What does the law say about shredding confidential waste?
Data protection legislation in its current form, officially came in to being On the 24th October 1995. The European Parliament brought in to being Directive 95/46/EC, commonly referred to as the Data Protection Directive.
UK Data Protection Legislation
As members of the European Union, the UK was obliged to implement this directive. The Data Protection Act 1998 (DPA 1998) was a result of this implementation. The act came in to force initially on 1st March 2000, with some certain provisions implemented later in October 2007.
Now, if you think that these documents are incredibly tedious and boring read, you would be right, THEY ARE!
(You can read the data protection act in full here!)
unfortunately for me, as a professional in the field, data protection legislation is required reading.
This means that I can answer with confidence the question we get asked a lot: “Does the law say I have to shred confidential waste?”
The simple answer is, NO!
At no point do the words shredding or confidential waste appear in either piece of legislation. In fact there is no suggestion of what methods should be used to destroy personal data.
What the Data Protection Act 1998 does say in Principle 7 is:
Appropriate technical and organisational measures shall be taken against unauthorised or unlawful processing of personal data and against accidental loss or destruction of, or damage to, personal data.
For those handling personal data, the ability to demonstrate that technical and organisational measures are in place is key.
If a company suffers and reports a data breach it means it has already happened, therefore action is almost always retrospectively enforced and historic processes and measures reviewed to establish compliance.
If it cannot be shown there is a documented, clear and appropriate system in place, then fines of up to £500,000 could be applied.
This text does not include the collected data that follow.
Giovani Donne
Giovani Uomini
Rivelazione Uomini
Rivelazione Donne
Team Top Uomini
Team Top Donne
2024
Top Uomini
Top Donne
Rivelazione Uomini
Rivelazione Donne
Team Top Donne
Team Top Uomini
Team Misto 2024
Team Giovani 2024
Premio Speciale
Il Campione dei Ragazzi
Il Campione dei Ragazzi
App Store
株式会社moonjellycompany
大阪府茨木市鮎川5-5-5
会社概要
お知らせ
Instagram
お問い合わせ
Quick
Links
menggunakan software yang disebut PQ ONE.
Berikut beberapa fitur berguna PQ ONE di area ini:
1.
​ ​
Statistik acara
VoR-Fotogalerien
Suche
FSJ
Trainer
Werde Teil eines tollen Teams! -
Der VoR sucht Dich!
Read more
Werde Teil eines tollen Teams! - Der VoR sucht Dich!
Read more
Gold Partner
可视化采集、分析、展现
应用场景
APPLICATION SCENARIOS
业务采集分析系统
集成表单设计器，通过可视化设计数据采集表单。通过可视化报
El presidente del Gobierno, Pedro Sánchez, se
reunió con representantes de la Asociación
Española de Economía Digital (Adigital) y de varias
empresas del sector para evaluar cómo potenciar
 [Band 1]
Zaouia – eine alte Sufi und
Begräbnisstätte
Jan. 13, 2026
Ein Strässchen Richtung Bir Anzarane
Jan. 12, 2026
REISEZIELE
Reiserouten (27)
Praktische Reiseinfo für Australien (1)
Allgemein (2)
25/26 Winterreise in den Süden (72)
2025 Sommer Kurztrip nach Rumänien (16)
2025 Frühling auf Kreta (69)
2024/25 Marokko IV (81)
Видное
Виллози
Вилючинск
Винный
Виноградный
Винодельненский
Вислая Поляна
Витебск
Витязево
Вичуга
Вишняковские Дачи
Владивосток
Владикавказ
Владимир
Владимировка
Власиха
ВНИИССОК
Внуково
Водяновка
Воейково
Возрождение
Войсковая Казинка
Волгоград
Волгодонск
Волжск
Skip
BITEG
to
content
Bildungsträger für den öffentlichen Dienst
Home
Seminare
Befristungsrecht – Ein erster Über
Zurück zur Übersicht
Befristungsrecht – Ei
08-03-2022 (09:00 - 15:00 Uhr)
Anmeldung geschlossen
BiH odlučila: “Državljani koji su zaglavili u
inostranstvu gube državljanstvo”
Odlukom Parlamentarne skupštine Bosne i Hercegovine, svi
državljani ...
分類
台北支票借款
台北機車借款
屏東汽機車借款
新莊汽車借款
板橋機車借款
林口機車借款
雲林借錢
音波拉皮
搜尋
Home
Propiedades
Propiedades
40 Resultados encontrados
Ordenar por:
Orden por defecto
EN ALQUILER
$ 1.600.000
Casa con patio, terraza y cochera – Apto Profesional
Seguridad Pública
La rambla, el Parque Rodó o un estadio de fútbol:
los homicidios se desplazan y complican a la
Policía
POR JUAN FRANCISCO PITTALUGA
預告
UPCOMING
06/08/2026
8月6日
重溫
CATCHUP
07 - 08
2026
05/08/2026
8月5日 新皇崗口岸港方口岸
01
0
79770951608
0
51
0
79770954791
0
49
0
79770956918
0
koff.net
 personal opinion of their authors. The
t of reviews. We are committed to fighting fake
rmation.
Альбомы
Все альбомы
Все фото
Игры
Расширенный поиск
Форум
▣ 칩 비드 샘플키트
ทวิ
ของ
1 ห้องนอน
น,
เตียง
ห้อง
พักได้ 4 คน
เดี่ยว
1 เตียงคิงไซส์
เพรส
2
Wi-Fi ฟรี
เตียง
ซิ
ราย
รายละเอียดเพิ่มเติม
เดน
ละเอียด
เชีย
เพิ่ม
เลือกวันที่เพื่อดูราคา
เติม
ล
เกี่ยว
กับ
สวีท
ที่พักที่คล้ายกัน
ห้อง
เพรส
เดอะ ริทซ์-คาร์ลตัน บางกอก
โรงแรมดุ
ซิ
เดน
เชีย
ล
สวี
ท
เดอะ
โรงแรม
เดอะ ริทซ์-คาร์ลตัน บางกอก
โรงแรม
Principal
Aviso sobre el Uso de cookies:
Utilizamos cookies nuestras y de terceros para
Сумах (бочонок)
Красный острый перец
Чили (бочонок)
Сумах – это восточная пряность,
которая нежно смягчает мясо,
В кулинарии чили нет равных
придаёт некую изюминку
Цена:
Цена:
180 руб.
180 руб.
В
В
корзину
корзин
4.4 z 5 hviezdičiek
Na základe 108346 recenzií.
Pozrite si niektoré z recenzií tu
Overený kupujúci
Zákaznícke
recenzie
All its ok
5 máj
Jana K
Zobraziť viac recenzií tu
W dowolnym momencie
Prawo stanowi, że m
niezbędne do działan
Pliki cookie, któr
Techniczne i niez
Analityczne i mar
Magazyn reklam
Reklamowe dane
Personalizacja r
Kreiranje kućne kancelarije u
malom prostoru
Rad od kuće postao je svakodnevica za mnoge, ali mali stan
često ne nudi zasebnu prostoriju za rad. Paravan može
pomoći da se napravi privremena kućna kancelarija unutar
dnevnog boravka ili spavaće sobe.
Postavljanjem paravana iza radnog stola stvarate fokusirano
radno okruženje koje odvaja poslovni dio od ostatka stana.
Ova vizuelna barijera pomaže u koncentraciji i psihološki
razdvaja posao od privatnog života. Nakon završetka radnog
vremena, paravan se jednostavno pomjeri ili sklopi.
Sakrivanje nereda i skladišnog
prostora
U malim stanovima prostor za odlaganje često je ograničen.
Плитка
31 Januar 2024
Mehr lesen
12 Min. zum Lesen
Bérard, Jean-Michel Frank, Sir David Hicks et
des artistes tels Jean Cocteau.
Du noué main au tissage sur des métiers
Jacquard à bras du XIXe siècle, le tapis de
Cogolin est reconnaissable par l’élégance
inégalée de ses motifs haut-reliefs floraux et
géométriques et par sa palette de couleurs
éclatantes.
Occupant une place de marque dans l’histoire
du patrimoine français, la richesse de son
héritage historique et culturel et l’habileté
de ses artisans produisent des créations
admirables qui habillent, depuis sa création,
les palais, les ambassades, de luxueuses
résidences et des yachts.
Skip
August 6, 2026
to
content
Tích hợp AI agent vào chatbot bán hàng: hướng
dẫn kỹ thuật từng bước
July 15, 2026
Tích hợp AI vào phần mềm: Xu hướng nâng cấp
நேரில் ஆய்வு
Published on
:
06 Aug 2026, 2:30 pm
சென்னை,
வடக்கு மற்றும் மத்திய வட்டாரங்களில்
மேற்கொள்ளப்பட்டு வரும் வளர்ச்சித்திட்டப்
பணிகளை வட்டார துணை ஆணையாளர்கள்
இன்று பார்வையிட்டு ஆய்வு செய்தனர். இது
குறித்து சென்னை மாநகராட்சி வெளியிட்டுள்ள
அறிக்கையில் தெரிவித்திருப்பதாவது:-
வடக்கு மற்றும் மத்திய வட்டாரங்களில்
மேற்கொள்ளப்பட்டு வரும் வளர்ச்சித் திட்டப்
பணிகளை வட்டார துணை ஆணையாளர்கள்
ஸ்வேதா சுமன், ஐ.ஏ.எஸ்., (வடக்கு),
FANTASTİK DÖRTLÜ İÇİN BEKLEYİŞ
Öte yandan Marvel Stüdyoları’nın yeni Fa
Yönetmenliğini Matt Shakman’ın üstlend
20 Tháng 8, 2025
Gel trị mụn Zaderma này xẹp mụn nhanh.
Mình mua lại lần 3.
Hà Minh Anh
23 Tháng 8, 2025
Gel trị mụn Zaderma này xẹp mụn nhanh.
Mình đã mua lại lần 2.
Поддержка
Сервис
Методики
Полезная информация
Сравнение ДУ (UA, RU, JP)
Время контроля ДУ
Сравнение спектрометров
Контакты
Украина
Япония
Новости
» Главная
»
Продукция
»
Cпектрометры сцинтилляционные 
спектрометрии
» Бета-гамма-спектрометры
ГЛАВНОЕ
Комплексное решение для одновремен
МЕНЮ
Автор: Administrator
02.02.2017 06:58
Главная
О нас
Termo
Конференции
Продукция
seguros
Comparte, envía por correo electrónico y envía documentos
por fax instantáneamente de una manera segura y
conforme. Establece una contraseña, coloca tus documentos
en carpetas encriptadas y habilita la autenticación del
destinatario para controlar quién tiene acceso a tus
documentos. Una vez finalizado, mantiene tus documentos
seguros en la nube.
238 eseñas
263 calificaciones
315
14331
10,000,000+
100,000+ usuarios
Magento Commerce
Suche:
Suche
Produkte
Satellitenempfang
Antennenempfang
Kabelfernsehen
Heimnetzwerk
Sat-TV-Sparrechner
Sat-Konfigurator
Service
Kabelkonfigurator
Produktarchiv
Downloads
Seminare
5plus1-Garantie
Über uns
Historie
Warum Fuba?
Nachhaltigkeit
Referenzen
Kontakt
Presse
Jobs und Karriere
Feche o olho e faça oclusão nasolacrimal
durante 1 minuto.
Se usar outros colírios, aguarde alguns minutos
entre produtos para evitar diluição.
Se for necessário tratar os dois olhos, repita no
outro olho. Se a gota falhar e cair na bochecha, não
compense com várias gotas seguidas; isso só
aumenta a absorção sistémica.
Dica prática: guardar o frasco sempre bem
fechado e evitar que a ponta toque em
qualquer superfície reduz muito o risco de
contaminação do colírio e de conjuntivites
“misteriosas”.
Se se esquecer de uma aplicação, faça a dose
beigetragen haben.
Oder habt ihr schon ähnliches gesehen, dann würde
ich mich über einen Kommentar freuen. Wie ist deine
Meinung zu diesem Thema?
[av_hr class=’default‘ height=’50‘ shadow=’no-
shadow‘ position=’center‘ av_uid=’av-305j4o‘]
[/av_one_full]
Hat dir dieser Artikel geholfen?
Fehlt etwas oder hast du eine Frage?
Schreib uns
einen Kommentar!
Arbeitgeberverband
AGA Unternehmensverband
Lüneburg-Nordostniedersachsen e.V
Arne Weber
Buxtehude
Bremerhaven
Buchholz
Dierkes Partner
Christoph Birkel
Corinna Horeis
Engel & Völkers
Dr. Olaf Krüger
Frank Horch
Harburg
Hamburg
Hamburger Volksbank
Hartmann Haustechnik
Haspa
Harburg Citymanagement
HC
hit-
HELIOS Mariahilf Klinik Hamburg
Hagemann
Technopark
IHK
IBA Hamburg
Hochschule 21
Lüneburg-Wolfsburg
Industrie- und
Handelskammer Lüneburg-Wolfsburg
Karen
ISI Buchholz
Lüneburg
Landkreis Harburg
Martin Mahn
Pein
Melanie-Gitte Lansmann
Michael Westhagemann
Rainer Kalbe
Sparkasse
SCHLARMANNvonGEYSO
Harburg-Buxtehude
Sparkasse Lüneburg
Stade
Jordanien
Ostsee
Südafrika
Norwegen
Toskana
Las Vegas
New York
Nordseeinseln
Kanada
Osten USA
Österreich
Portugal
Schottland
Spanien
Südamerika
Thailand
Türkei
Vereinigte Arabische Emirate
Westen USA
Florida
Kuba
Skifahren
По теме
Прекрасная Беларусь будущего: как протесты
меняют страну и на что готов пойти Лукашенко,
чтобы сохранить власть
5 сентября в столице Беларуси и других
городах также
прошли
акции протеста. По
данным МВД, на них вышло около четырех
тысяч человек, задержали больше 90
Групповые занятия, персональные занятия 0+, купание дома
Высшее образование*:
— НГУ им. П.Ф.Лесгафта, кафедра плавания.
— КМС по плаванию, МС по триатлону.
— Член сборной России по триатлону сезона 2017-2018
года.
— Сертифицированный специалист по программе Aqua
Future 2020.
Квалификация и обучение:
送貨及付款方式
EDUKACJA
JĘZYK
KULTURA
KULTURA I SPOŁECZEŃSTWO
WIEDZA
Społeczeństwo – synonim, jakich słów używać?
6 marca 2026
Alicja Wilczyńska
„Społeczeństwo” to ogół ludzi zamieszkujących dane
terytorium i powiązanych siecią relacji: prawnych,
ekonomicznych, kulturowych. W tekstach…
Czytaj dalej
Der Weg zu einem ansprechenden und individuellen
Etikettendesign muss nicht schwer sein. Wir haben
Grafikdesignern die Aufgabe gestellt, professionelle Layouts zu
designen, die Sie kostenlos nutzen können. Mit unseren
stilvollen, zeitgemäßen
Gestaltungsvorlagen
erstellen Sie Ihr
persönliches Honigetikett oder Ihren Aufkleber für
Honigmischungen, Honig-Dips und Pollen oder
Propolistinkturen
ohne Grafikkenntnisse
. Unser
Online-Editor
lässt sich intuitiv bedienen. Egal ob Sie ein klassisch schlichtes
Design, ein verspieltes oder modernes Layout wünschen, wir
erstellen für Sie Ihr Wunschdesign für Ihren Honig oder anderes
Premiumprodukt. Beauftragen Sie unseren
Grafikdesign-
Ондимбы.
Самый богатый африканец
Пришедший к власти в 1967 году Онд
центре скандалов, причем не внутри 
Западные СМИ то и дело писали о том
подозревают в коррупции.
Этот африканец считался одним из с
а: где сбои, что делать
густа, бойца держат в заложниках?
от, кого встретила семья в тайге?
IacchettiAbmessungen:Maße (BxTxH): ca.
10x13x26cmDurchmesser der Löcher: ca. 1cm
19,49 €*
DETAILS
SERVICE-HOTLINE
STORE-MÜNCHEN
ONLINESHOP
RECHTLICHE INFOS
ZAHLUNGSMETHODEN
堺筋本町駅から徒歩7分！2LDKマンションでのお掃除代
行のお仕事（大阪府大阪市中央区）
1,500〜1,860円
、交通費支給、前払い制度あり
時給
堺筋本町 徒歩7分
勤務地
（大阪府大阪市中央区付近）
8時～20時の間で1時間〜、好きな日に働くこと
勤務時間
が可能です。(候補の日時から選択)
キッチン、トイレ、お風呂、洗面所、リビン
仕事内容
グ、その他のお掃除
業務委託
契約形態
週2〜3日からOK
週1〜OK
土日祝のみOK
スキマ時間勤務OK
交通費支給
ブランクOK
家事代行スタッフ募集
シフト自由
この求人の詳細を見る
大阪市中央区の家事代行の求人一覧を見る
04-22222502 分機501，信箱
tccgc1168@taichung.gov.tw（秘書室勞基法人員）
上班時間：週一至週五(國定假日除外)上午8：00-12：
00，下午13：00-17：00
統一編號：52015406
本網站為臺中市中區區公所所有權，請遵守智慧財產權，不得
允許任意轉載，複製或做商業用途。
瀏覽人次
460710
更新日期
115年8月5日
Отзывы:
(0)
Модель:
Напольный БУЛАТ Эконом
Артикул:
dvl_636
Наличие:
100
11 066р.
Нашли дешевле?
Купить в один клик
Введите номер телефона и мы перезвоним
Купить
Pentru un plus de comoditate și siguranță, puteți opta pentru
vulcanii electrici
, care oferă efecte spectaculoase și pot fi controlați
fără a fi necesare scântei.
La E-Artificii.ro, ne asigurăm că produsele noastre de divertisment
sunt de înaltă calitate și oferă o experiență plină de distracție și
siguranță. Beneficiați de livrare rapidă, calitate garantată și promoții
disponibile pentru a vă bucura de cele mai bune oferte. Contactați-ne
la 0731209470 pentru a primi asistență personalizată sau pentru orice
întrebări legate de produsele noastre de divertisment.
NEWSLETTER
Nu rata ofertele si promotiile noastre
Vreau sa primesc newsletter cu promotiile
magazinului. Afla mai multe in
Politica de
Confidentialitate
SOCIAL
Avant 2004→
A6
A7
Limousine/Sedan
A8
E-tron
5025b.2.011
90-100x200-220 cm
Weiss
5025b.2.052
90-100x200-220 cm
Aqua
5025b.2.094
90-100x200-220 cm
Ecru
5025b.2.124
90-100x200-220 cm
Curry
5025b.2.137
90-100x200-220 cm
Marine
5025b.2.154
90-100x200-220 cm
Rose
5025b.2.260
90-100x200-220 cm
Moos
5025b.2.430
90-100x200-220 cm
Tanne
Outsourcing the destruction of information baring media to a confidential waste destruction company, ensure that businesses will be able to provide clear evidence of the measures in place at operational and managerial level.
Documents that all good confidential waste destruction companies should provide their customers if they want to ensure the most robust service is in place and being adhered to at all levels include as a minimum but are not limited too:
- Written information destruction policy
- Contract outlining service dates
- Annual collection records to detail activity
- Destruction certificates for all shredding services
- Non-disclosure agreements signed by service drivers handling waste
- Annual destruction facility report (if off-site shredding undertaken)
- Confirmation of staff DBS checking & vetting procedures
- The UK data protection legislation does not specifically mention that shredding is required in order to satisfy statutory obligations.
- The law does require businesses to ensure that the have appropriate measures in place to ensure that personal data is protected.
- If a company is found guilty of a data breach, then large fines can be handed out to businesses that do not have evidence of control measure in place.
The ICO’s website has a fantastic easy(ish) to read guide to the data protection act, which is worth looking at to further understand your obligations.